Ela não precisou percorrer longos trajetos físicos para ajudar a sua filha, mas sim, transpor barreiras. Como o preconceito e a própria lei
Apesar de o Trip Transformadores tentar, anualmente, conscientizar o maior número de pessoas sobre o poder da mudança que existe em cada um de nós, é inegável que são raros aqueles que dedicam tempo e talento para o bem comum. Mais raros ainda são aqueles que fazem isso quase que sem perceber. Katiele Fischer é um exemplo. Exemplo de alguém que mudando a própria realidade – visto que sua filha, a real beneficiada por sua luta, é a extensão de seu corpo e de sua alma – e convertendo os próprios princípios, com a impulsividade que muitas vezes é necessária e nos falta para conquistarmos algo, acabou representando uma legião de pessoas com demandas semelhantes às suas.
Enquanto muitos dos homenageados deste projeto, que há nove anos figura a agenda de eventos da editora, apresentam projetos autorais, representam entidades e fazem de seu altruísmo uma ocupação profissional – sem qualquer demérito ou qualquer perda de legitimidade nisso, é importante ressaltar -, Katiele é simplesmente mãe. Mãe de uma criança que sofre da rara síndrome CDKL5, problema genético que causa epilepsia grave e sem cura. E mães nós sabemos: vão do Pari ao Pará, descalças, em um segundo, se isso mudar minimamente para melhor a vida de seus filhos. Katiele, no entanto, não precisou percorrer longos trajetos físicos para ajudar a sua filha, mas sim, transpor barreiras – próprias e alheias – que ultrapassam limites geográficos. Ela enfrentou, por exemplo, o próprio preconceito e a lei.
Isso porque um simples remédio, capaz de diminuir exponencialmente as crises epiléticas de Anny, era legalmente proibido, impossibilitando uma vida mais tranquila e digna para esta e muitas outras crianças que sofrem dessa doença degenerativa. Sim, degenerativa. A CDKL5 não tem cura. E Katiele sabe disso, desde o começo – algo que causou uma comoção generalizada em pleno evento de abertura desta edição do prêmio. Sabe também que sua filha, tal qual qualquer ser humano, merece uma vida minimamente harmoniosa enquanto nos faz companhia aqui na terra. Foi isso que a motivou a quebrar, primeiramente, a própria aversão à possibilidade de dar algo derivado de uma droga ilícita para a própria filha e a travar uma briga na justiça para o uso do canabidiol (CBD), substância derivada de maconha, no tratamento da doença.

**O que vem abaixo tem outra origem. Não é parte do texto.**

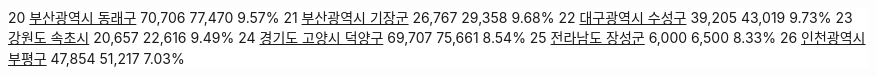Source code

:   <tr class="item">
    <td>20</td>
    <td><a href="/실거래가/2021/06/19/26260.html">부산광역시 동래구</a></td>
    <td>70,706</td>
    <td>77,470</td>
    <td>9.57%</td>
  </tr>

  <tr class="item">
    <td>21</td>
    <td><a href="/실거래가/2021/06/19/26710.html">부산광역시 기장군</a></td>
    <td>26,767</td>
    <td>29,358</td>
    <td>9.68%</td>
  </tr>

  <tr class="item">
    <td>22</td>
    <td><a href="/실거래가/2021/06/19/27260.html">대구광역시 수성구</a></td>
    <td>39,205</td>
    <td>43,019</td>
    <td>9.73%</td>
  </tr>

  <tr class="item">
    <td>23</td>
    <td><a href="/실거래가/2021/06/19/42210.html">강원도 속초시</a></td>
    <td>20,657</td>
    <td>22,616</td>
    <td>9.49%</td>
  </tr>

  <tr class="item">
    <td>24</td>
    <td><a href="/실거래가/2021/06/19/41281.html">경기도 고양시 덕양구</a></td>
    <td>69,707</td>
    <td>75,661</td>
    <td>8.54%</td>
  </tr>

  <tr class="item">
    <td>25</td>
    <td><a href="/실거래가/2021/06/19/46880.html">전라남도 장성군</a></td>
    <td>6,000</td>
    <td>6,500</td>
    <td>8.33%</td>
  </tr>

  <tr class="item">
    <td>26</td>
    <td><a href="/실거래가/2021/06/19/28237.html">인천광역시 부평구</a></td>
    <td>47,854</td>
    <td>51,217</td>
    <td>7.03%</td>
  </tr>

E ela conseguiu. Foi a primeira mulher brasileira a conseguir, dentro da legislação, o uso do remédio. E mais do que isso: serviu de exemplo para que a Anvisa (Agência Nacional de Vigilância Sanitária) liberasse o CBD sob recomendação médica. Em um mundo onde grandes heróis da ficção protagonizam filmes de tirar o fôlego, nada mais justo que uma heroína da realidade fosse personagem de uma obra cinematográfica. A história de Katiele e de Anny é contada no filme Ilegal – A vida não espera. E, fazendo uma analogia ao título do documentário: Katiele também não.